Frank Wilkins appeals the district court's order denying his 42 U.S.C. § 1983 complaint. We affirm.
Wilkins was charged with burglary, theft, conspiracy to commit aggravated robbery, aggravated robbery, aggravated burglary, and kidnapping. Incident to their investigation, police officers seized property from Wilkins' vehicle and person, and subsequently seized property pursuant to a search warrant. Wilkins was convicted in state court and his appeal to the Kansas Court of Appeals was affirmed in part and reversed in part in an unpublished opinion filed August 6, 1999. The Kansas Supreme Court has granted review of the decision. While his appeal was pending with the Kansas Court of Appeals, Wilkins attempted to file a motion for replevin in state court, seeking the return of property that was seized. The county clerk refused to file the motion and Wilkins filed a petition for writ of mandamus seeking to compel the clerk to file his motion. The state administrative judge returned the petition for writ of mandamus and the motion for replevin to Wilkins, finding the replevin motion was "a civil remedy which you have attempted to pursue in one or both of the . . . criminal actions," and that Wilkins "would be unable to appear pro se to present the matter to the court." Aplt. Br., App. D.
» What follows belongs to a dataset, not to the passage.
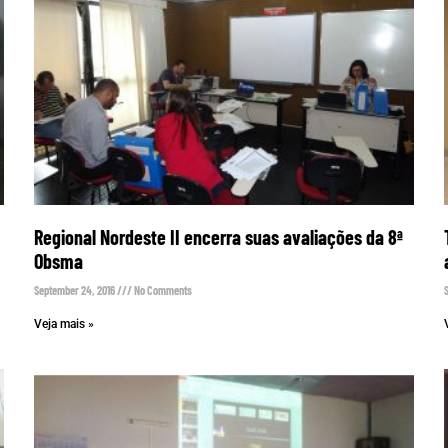
Regional Nordeste II encerra suas avaliações da 8ª
Obsma
September 24, 2016
No Comments
Veja mais »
Wilkins filed his civil rights complaint in federal district court pursuant to 42 U.S.C. § 1983, alleging inter alia that his constitutional rights were violated when he was denied the return of his personal property. The district court dismissed Wilkins' complaint for failure to state a claim. The court found the "property was seized as the result of a criminal investigation and has been retained pursuant to state statute during the pendency of his direct appeal." Record, Doc. 21 at 3.
We review de novo the district court's decision to dismiss for failure to state a claim upon which relief can be granted. Miller v. Glanz, 948 F.2d 1562, 1565 (10th Cir. 1991). Under Kan. Stat. Ann. § 22-2512(1) (1995), seized property "shall be [] kept as long as necessary for the purpose of being produced as evidence on any trial." Since Wilkins' conviction is on appeal, the seized property may be necessary as evidence at a retrial. See State v. Antwine, 636 P.2d 208, 212 (Kan. Ct. App. 1981) (noting that the prosecution has "the discretion to determine what evidence will be used by the State in the prosecution of the case"). The district court did not err in finding Wilkins failed to state a claim for relief.
Wilkins also argues on appeal that his due process and equal protection rights were violated when the county clerk refused to file his motion for replevin. Wilkins did not raise this issue with the district court and we will not now consider it. See Singleton v. Wulff, 428 U.S. 106, 120 (1976); Lyons v. Jefferson Bank & Trust, 994 F.2d 716, 721 (10th Cir. 1993).
The decision of the district court is AFFIRMED. Wilkins shall continue making partial payments of assessed fees until the entire amount has been paid.
Entered for the Court
Mary Beck Briscoe
Circuit Judge
*.This order and judgment is not binding precedent, except under the doctrines of law of the case, res judicata, and collateral estoppel. The court generally disfavors the citation of orders and judgments; nevertheless, an order and judgment may be cited under the terms and conditions of 10th Cir. R. 36.3.